The structure of the deal underlines how seriously Coforge is taking this bet. The transaction is all stocks. Coforge will issue 93.8 million shares to Encora sellers at ₹1,815.91 per share, an 8.5% premium to the signing-day close. A further 27.2 million shares are modelled for a qualified institutional placement to retire Encora’s term loans, while another 12.7 million shares will be issued as part of the Cigniti Technologies merger. Taken together, these transactions lift the share count from 335 million to 468.7 million. Separately, Coforge has already spent ₹20 billion in cash to acquire a 54% stake in Cigniti.
That arithmetic matters because it creates a permanently larger equity base. Local mutual funds hold close to 39% of Coforge, foreign portfolio investors over 34%, and insurance companies around 15%, taking institutional ownership to nearly 88%. The Encora transaction transfers a meaningful share of ownership to private-equity sellers and new institutional investors at a defined price. If execution falters, that price risks becoming an overhang.
Management is selling the acquisition on the comfort of earnings-per-share accretion. The projected 15% growth rate, however, is explicitly labelled illustrative rather than guidance.
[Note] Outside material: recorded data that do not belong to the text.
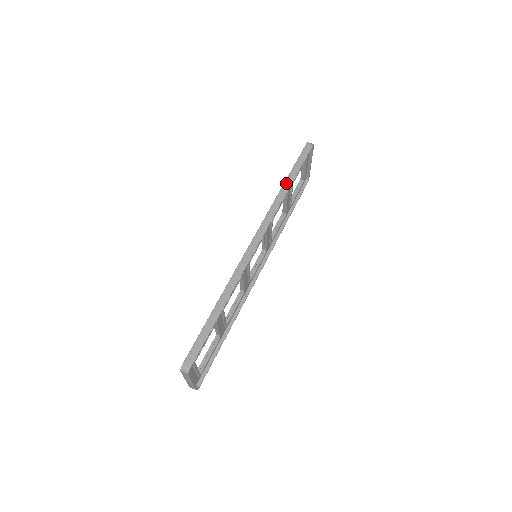
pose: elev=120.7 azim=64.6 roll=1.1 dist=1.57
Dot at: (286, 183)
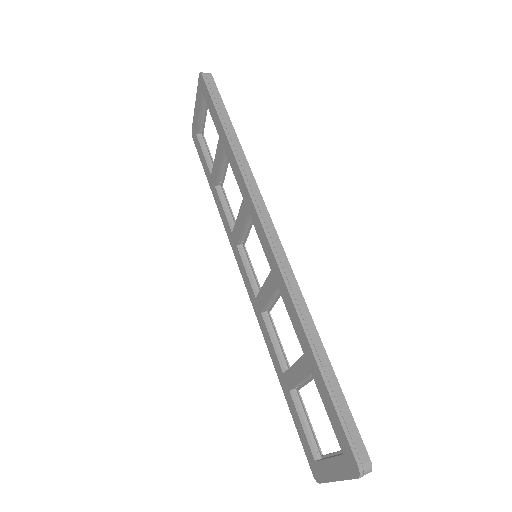
Dot at: (230, 137)
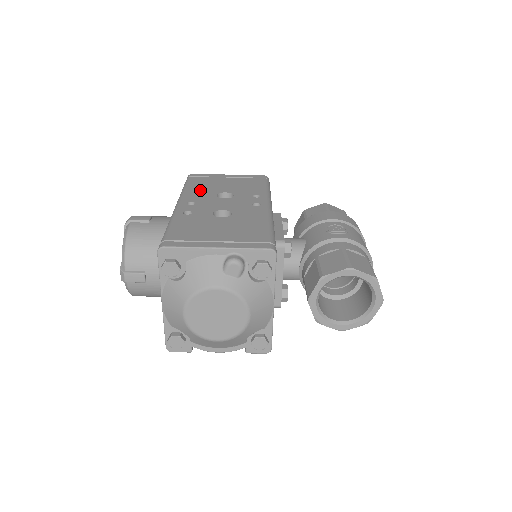
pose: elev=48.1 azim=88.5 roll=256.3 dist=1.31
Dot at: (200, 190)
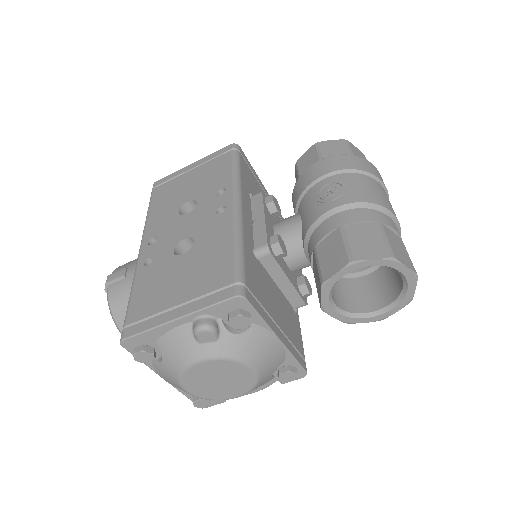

One-off transaction costs are excluded. About 20% of Encora’s enterprise value is assumed to sit in intangible customer relationships, amortised over 12 years and subject to a Big Four audit verdict. No interest expense is assumed for retiring Encora’s term loans, and the QIP is modelled at the same ₹1,815.91 price.
The real question is not whether Encora is a competent business. It is whether Coforge has acquired genuinely scarce capabilities that larger Indian IT firms missed, or has paid cycle-high multiples for a well-packaged rebrand of skills that many peers already possess. Tech majors such as Tata Consultancy Services, Infosys, HCL Technologies and Wipro appear to have passed on the opportunity, not for lack of capital or ambition, but because experience has taught them that integration risk often erases theoretical upside.
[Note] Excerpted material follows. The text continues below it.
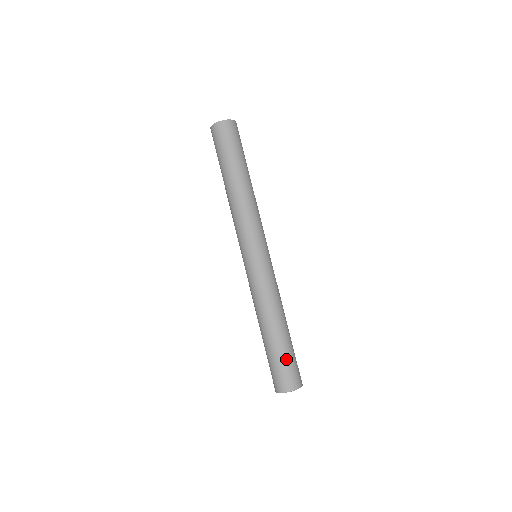
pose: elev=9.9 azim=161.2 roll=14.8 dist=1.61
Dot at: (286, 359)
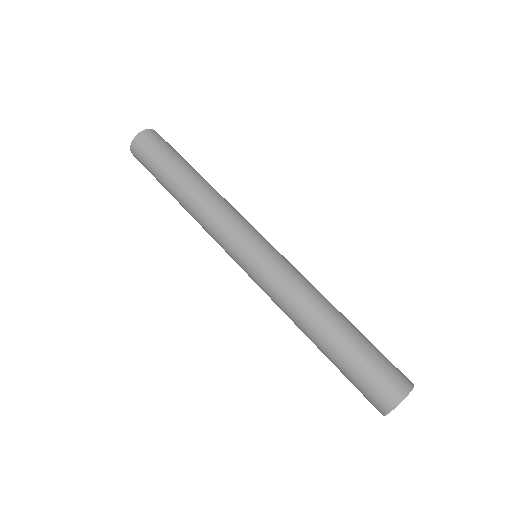
Dot at: (376, 350)
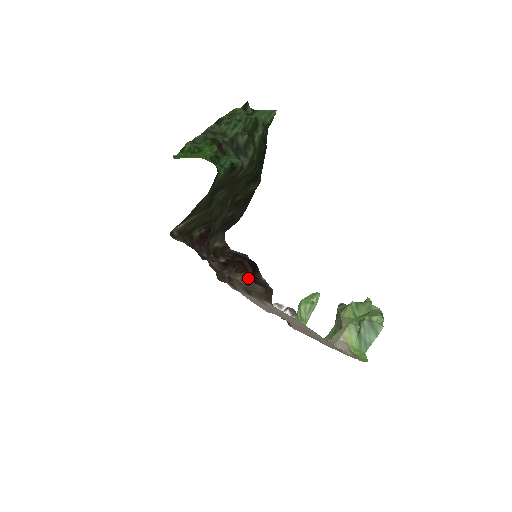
India’s IT majors have largely adopted a feel-the-stones AI strategy. They favour startup investments, co-innovation labs with hyperscalers, internal platforms and carefully sized acquisitions. The strategy is evolutionary rather than revolutionary, designed to limit downside if the cycle turns or AI enthusiasm cools. In Indian IT, AI adoption ultimately shows up not in demos but in pricing power, repeat contracts and margin durability.
A generous interpretation is that Coforge has acquired a delivery model that internalised AI early enough to make it default rather than additive. The harsher reading is that this remains a services business sold with product packaging. What the deal undeniably achieves is a reposition of Coforge, from a capable systems integrator to an AI-led engineering firm. That narrative has value beyond near-term earnings. It can influence client shortlists, peer benchmarking and talent attraction in a market where engineers increasingly prefer AI-first work over legacy maintenance.
If early-mover advantage in generative services translates into a durable moat, Coforge will look prescient, and the giants will be left explaining why they built when they should have bought. If growth undershoots even the illustrative projections and pricing pressure or delivery hiccups erode margins, investors will be left supporting a less flattering reality with a permanently enlarged equity base.
In corporate strategy, the line between courage and overreach is thin. Both interpretations remain live, which is precisely what makes the Coforge–Encora deal worth watching rather than merely applauding.